Paul Goble
Staunton, Sept. 25 – Before Putin eliminated the opportunity for Russian voters to vote “against all” candidates, many chose to do just that. In the just completed Duma elections, a sizeable fraction of Russians voted for the KPRF for precisely the same reasons that animated them to vote that way when it was possible, Andrey Kolesnikov says.
The Moscow Carnegie Center analyst argues that the KPRF did far better than anyone, including its leaders, expected but that it is important to understand that those who cast their ballots for the party are hardly committed communists. They did so in order to show their opposition to the current regime (carnegie.ru/commentary/85414).

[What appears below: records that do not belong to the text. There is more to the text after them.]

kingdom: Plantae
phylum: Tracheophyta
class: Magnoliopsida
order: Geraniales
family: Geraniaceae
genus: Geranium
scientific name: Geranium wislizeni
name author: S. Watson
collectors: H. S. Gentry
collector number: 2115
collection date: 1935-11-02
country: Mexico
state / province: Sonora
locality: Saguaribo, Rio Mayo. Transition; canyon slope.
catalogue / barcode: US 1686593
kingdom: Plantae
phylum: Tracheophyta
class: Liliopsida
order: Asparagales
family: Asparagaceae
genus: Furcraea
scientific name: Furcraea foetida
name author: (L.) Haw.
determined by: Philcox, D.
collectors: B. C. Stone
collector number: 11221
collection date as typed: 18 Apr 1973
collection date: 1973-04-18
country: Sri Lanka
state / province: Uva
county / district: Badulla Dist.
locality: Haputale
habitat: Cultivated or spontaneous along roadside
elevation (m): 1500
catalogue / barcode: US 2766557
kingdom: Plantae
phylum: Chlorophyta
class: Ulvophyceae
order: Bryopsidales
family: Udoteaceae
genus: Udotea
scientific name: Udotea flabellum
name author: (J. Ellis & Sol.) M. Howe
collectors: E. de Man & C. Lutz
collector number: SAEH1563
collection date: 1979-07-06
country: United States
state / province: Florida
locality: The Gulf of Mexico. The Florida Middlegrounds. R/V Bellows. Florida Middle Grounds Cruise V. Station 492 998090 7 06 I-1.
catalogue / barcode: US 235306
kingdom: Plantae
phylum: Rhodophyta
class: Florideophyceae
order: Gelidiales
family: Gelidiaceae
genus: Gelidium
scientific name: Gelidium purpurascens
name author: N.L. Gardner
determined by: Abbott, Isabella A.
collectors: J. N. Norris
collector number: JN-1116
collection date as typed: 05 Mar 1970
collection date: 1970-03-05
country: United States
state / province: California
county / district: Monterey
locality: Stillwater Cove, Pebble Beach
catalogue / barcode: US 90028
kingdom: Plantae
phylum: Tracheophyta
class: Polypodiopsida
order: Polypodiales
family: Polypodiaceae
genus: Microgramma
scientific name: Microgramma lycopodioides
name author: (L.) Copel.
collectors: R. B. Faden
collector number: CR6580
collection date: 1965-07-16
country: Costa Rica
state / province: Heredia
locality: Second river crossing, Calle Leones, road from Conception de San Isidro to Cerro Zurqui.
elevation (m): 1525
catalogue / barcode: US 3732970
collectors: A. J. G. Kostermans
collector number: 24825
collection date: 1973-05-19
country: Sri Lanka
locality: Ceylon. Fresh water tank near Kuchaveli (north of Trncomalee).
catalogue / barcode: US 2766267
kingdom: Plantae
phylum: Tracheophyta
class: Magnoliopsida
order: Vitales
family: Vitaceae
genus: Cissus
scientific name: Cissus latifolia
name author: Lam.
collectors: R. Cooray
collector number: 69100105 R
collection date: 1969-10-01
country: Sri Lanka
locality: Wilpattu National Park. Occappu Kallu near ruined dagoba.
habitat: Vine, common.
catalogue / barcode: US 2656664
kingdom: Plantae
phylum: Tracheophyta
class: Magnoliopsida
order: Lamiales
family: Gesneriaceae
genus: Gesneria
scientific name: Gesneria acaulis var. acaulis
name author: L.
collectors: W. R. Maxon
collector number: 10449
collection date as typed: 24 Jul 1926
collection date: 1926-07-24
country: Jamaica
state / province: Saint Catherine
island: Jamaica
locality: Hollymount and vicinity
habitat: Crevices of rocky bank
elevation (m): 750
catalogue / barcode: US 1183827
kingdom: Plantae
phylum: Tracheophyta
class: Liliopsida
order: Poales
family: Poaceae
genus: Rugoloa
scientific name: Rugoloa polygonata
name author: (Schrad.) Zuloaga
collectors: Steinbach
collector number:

“The massive voting for the KPRF doesn’t mean a return of communism,” Kolesnikov says. “More than that, it doesn’t mean a total shift to the left on the part of the electorate or a rebirth of Marxism.” Indeed, it is an open question whether even many KPRF candidates could be described as committed communists.
Both KPRF voters and KPRF candidates are opposed to the Putin system and favor an idealized image of the past as the only real alternative. This search for an alternative, now as was the case at the end of 2013 and the beginning of 2014, reflects a low standing of the Putin regime, something that has become “the norm” in Russian political life.
It is of course true that there is a core KPRF electorate which supports the communist agenda, but most of its voters are simply in favor of a paternalistic system but one that functions to their benefit more than does the United Russia-backed system. Thus, what this election showed is not a shift from paternalism but a shift away from Putinist paternalism.
“The Kremlin may be satisfied with the official signs of victory,” Kolesnikov continues. But it has to be worried for two reasons. On the one hand, that result reflected both conformism and official pressure and even falsification. And on the other, the election showed that ever more Russians aren’t happy with the paternalism Putin and his regime offer.
“It isn’t so much that communism is making a comeback,” he says. Rather Putin has failed to meet the expectations of many Russians who used to vote for United Russia but now cast their ballots of the KPRF. And what that means is something the Kremlin cannot want: the voting showed that “the traditional social base [of the regime] is shrinking.”
And while that may not lead to the kind of immediate protests that more liberal opponents of the Kremlin would like to see, it represents an erosion of the foundations of Putin’s power – and that is something that not just the KPRF and the liberal opposition can see but that Putin’s current supporters recognize as well.